The above, illustrated. If you want a glimpse of how finely poised Auburn’s resume is entering league play, have a gander at the Bracket Matrix, where the Tigers–0-2 in Q1, but 11-0 in all other games, including 5-0 in Q2–are a consensus 3-seed but show up as a 7 at SBNation and a 6 in multiple other outlets.
Personally, at this early stage I’d rely on the Tigers’ top-notch power ratings and competitiveness in their Q1 games as justification for a seed in the 4/5 range. But with league play in full-swing, there’s too many high-quality wins available to too many NCAA competitors to think that seed will hold for long if Auburn stays in “win all the manageable games, lose all the tough ones” limbo.
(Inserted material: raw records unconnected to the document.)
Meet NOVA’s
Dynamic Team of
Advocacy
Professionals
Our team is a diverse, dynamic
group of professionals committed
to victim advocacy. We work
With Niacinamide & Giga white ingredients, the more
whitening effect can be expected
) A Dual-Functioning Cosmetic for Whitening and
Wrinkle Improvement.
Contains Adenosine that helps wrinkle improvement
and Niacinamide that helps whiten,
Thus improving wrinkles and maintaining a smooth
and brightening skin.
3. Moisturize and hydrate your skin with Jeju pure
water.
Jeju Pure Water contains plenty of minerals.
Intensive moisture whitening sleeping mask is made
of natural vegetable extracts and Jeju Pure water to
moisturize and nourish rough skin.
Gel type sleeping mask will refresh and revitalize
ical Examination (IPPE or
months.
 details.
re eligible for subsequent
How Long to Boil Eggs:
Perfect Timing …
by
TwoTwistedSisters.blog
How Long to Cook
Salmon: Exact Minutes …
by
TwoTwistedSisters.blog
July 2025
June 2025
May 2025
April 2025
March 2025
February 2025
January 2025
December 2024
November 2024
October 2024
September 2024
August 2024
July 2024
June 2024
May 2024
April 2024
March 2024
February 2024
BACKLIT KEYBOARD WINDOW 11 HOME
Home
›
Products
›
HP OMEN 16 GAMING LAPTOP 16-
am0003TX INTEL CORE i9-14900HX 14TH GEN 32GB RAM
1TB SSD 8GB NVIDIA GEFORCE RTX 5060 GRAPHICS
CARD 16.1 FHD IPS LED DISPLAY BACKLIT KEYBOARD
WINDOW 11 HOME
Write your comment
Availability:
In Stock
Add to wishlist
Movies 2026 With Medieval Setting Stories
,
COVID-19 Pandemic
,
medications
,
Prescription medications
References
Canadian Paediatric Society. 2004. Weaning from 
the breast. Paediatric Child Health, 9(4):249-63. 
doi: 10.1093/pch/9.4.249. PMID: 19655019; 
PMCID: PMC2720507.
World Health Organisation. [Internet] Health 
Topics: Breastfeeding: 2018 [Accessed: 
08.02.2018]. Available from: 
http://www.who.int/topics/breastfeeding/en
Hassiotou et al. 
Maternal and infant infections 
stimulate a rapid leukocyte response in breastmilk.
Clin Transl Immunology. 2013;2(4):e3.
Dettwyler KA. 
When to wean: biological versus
So how should we assess the nonconference performance overall? Call it a B+, since the Tigers did what they needed to do: avoid any damaging losses, look the part** against the two true heavyweights they faced (despite not winning), wax lesser opponents with the requisite aplomb.
But on the margins, they also came reeeeeeeally close to suffering that iffy loss against both Xavier (a surprising No. 85 in NET and falling) and UAB, haven’t seen Washington or Arizona live up to expectations, and likely would have benefited from a couple of their Q4 tomato cans (lookin’ at you, South) being Q3 tomato cans. And of course, they got two shots at a signature win and didn’t come away with either.
As implied in the sections above: could have been a little better, but also could have been much worse.
**Well, they looked the part defensively against NC State.
FYI: you have two sets of brackets to keep an eye on. If you haven’t noticed, after a relative two-year lull–snagging the last bid into the bracket in 2017, and finishing 14-15 in 2018–Coach Flo has the Auburn women rolling again. They’re 13-2, with a pair of top-50 wins away from home (at New Mexico, neutral vs. North Carolina) and their only losses at RPI No. 2 Iowa State (by three points) and home to Tennessee. Flo’s press is doing its thing–at 12.3 per-game, the Tigers average more steals per-game than any other Power 5 team other than Clemson–and as a sophomore Unique Thompson has grown into an all-out beast in the post.
ESPN’s women’s bracketologist currently has the Tigers as a No. 9 seed, and as always the SEC will offer Auburn plenty of chances to move up. Tune in.